Sleepwell
PassAudited by VirusTotal on May 11, 2026.
Overview
Type: OpenClaw Skill Name: sleepwell Version: 2.0.1 The skill bundle contains a critical command injection vulnerability in `scripts/sleep_diary.sh`. User-supplied arguments for sleep hours and quality are directly interpolated into a Python heredoc without sanitization, which allows for arbitrary code execution. While the stated purpose of sleep and productivity tracking is benign and no evidence of intentional malice, data exfiltration, or backdoors was found, the high-risk nature of this vulnerability warrants a suspicious classification.
Findings (0)
Artifact-based informational review of SKILL.md, metadata, install specs, static scan signals, and capability signals. ClawScan does not execute the skill or run runtime probes.
A maliciously crafted sleep-log value could run commands under the user's account if the agent or user executes this script.
The script interpolates user-controlled command arguments directly into Python source inside an unquoted here-document. Crafted values containing quotes and Python syntax could alter the generated script and execute local code when the command is run.
hours="${1:-7}"; quality="${2:-3}" ... python3 << PYEOF ... stars = "⭐" * int("$quality") ... "hours":float("$hours")Do not run this script with untrusted inputs. The maintainer should pass arguments to Python through sys.argv or environment variables, quote the here-doc delimiter, and validate hours/quality as numeric ranges before use.
A user may trust the skill as a sleep/wellness tracker while it actually guides the agent toward storing unrelated work or productivity notes.

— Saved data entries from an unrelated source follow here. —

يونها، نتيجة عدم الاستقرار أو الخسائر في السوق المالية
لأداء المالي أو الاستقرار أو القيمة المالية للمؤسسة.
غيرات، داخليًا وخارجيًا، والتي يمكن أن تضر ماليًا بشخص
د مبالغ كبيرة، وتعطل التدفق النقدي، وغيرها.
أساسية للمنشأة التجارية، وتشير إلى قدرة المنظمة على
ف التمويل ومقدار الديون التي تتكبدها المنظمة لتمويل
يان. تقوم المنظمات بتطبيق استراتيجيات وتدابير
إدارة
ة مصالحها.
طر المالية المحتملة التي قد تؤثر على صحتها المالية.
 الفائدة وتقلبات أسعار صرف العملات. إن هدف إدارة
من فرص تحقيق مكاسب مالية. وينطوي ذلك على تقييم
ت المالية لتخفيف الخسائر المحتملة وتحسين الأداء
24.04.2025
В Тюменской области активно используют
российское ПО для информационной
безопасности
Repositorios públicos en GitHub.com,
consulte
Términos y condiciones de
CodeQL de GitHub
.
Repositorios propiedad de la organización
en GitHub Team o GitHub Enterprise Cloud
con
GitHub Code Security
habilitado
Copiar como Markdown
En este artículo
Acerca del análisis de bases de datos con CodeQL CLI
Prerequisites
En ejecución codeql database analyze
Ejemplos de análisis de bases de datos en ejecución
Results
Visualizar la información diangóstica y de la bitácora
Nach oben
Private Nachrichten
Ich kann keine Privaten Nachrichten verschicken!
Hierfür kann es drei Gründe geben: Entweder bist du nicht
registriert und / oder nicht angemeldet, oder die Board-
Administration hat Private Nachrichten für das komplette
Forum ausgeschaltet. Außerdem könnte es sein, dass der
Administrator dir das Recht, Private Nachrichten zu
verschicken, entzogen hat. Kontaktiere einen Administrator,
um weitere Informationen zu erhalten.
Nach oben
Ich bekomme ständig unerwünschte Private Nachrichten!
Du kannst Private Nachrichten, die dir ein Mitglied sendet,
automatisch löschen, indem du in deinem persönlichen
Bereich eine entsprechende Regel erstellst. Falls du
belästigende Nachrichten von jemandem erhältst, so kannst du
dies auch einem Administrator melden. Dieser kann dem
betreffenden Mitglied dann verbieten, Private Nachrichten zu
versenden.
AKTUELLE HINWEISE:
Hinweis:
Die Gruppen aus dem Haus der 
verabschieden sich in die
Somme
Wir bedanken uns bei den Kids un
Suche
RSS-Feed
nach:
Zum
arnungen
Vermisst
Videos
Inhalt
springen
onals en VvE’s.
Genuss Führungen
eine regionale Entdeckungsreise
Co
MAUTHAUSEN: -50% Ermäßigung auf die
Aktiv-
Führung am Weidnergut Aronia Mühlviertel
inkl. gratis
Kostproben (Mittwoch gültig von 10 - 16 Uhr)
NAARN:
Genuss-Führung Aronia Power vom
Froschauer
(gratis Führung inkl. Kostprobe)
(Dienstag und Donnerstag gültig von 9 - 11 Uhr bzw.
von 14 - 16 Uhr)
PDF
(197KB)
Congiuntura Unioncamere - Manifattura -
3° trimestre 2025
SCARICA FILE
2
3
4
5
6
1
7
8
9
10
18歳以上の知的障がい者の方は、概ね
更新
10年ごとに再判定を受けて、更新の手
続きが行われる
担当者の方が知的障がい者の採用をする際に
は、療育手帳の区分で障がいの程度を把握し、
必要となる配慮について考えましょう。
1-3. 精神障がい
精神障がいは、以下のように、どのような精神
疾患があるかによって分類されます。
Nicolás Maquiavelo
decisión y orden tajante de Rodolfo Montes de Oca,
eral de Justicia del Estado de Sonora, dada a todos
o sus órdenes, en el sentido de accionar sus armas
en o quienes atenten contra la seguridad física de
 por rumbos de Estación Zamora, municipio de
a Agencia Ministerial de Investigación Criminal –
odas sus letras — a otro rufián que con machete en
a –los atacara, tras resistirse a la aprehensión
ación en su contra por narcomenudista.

The advertised sleep-tracking purpose conflicts with the main documentation, which describes broad productivity and work logging. This is a material purpose mismatch.
description: "Track sleep habits and analyze rest patterns over time" ... "Productivity toolkit for managing tasks, plans, reviews, streaks, reminders, priorities, archives, tags, timelines, reports"
Install only if you want this broader productivity logger. The maintainer should align the name, description, commands, and scripts, or split the sleep diary and productivity logger into separate skills.
Sleep, personal routine, or work-planning details may remain on disk and be searchable/exportable later.
The skill intentionally keeps persistent local history and export files. This is expected for a tracker, but the data may include sensitive health, personal, or work details.
All data is stored in `~/.local/share/sleepwell/` ... `history.log` — central log of all actions with timestamps ... `export.json`, `export.csv`, `export.txt`
Avoid logging secrets or sensitive business details, and periodically review or delete the local data directory if you no longer need the history.
Users may not know which script is authoritative or what local runtime dependencies are needed.
The registry describes an instruction-only skill with no binary requirements, but executable scripts are included and one uses python3. This creates ambiguity about what will be installed or invoked.
No install spec — this is an instruction-only skill. Code file presence: scripts/script.sh; scripts/sleep_diary.sh. Required binaries: none.
The maintainer should provide an explicit install specification, declare bash/python requirements, and document which script backs the `sleepwell` command.